La sera del 20 agosto vicino al villaggio Bolshiye Vyazemi (vicino a Mosca) è esplosa in corsa una Toyota Land Cruiser Prado. Al volante c’era Daria Dugin, la figlia del noto «filosofo» Aleksander Dughin. È morta sul posto, non si sa ancora precisamente se in seguito alla esplosione o nell’incendio seguitone.
Pare che quella macchina sia formalmente di Dughin e non della figlia. Infatti, entrambi erano di rientro da un evento pubblico e solo al momento della partenza Dughin aveva deciso di viaggiare su un’altra macchina (con alcuni amici, dicono). Qualcuno avrebbe certamente potuto scrivere che è morta una giovane star del nazismo russo, ma in realtà è evidente che l’attentato aveva per l’obbiettivo Aleksander e non Daria (la quale, in tutte le sue esibizioni pubbliche, non faceva altro che riassumere e mixare le parole del padre). Di conseguenza, l’attentato mi sembra molto strano. Infatti, se una bomba non esplode al momento della accensione del motore, significa che è comandata a distanza. In quest’ultimo caso l’auto della vittima doveva essere necessariamente osservata dall’esterno, quindi l’"operatore" avrebbe dovuto accorgersi che sulla macchina c’era solo la figlia di Dugin. Non voleva «sprecare» l’esplosivo ormai piazzato? Ha premuto il tasto per sbaglio o per agitazione? Boh… Insomma, per ora non riesco a capire bene il senso dell’accaduto.

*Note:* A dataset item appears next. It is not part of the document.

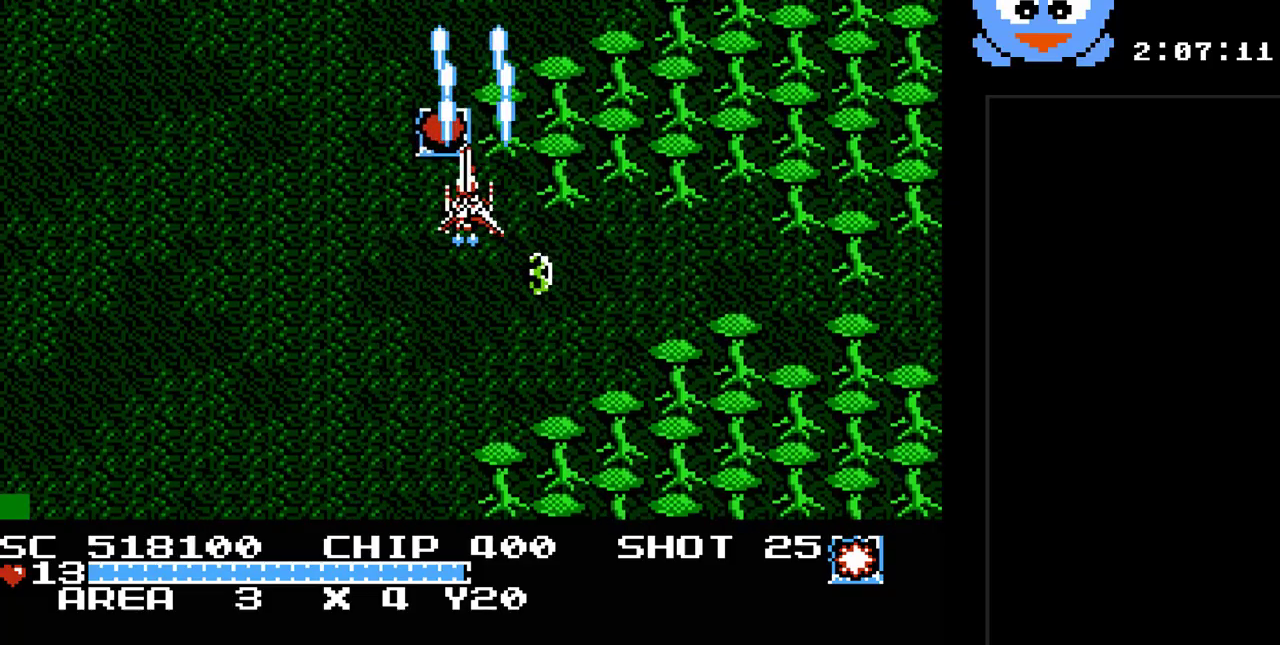
{"buttons": ["Y", "DPAD_LEFT"], "events": [[133, "DPAD_LEFT", "up"], [150, "DPAD_UP", "up"], [183, "DPAD_DOWN", "down"], [417, "DPAD_LEFT", "down"], [483, "DPAD_DOWN", "up"]]}
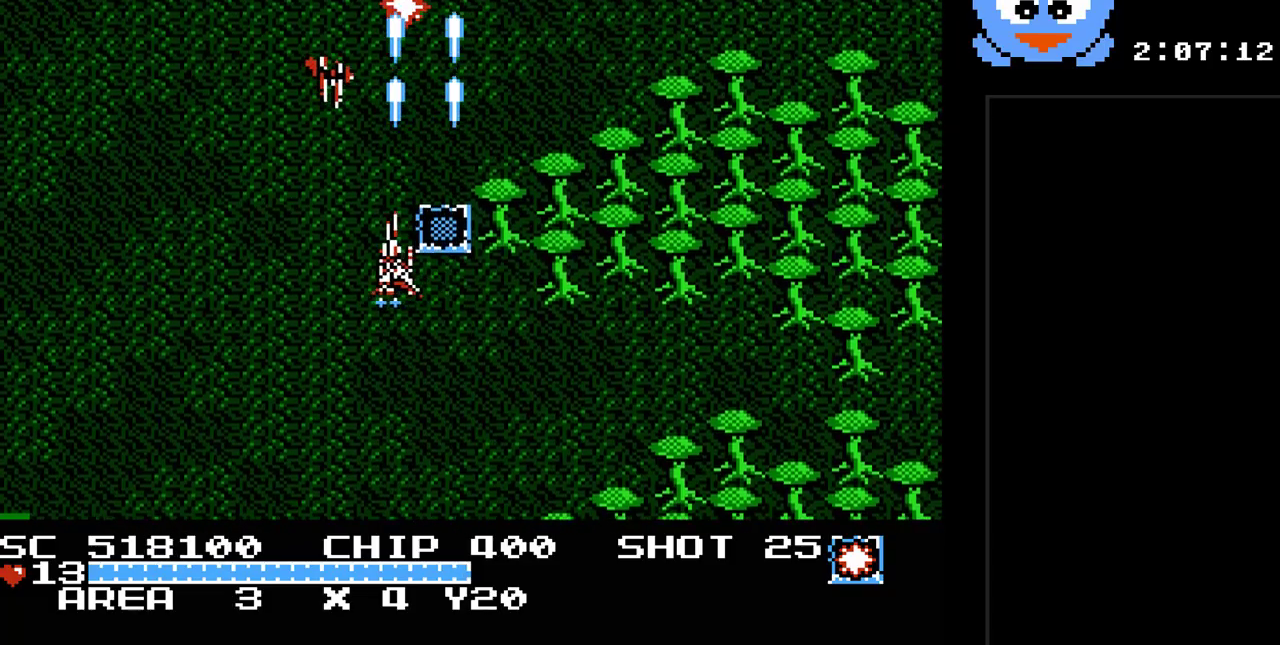
{"buttons": ["Y", "DPAD_LEFT"], "events": [[67, "DPAD_DOWN", "down"], [100, "DPAD_LEFT", "up"], [133, "DPAD_RIGHT", "down"], [267, "DPAD_RIGHT", "up"], [450, "DPAD_DOWN", "up"], [483, "DPAD_LEFT", "down"]]}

Per ora posso solo ricordarvi che Dughin è uno pseudointellettuale narcisista, nazionalista e nazista, un po’ ridicolo e allo stesso tempo arrogante, incapace di produrre dei contenuti sensati e ben strutturati. Si autodefinisce (e viene definito dalla propaganda russa) un filosofo e in tale qualità viene venduto alla parte meno esigente del pubblico occidentale. In realtà Dughin non ha svolto e non sta svolgendo alcun ruolo in nessun evento o processo politico russi, non ha influenzato e non sta influenzando alcunché di sostanziale e non ha e non ha alcun valore in alcuna decisione o prospettiva politica. Non è il «padre spirituale» di Putin, non ha «messo idee» nella testa di Putin e non è mai stato un «ideologo» di alcuna «politica imperiale». (N.B.: Putin ha la testa piena di altre cose, ma ne parlerò un’altra volta.) Quindi l’eventuale assassinio di Dughin avrebbe potuto essere solo un gesto simbolico capace di spaventare i veri collaboratori rilevanti di Putin. allo stesso tempo, l’attentato avvenuto diventerà sicuramente un pretesto per delle nuove repressioni in Russia: lo diventerà con la scusa della lotta al terrorismo.
P.S.: «Gli ucraini devono essere uccisi, uccisi e uccisi. Non si deve dire altro. Ve lo dico da professore». Indovinate chi lo ha detto.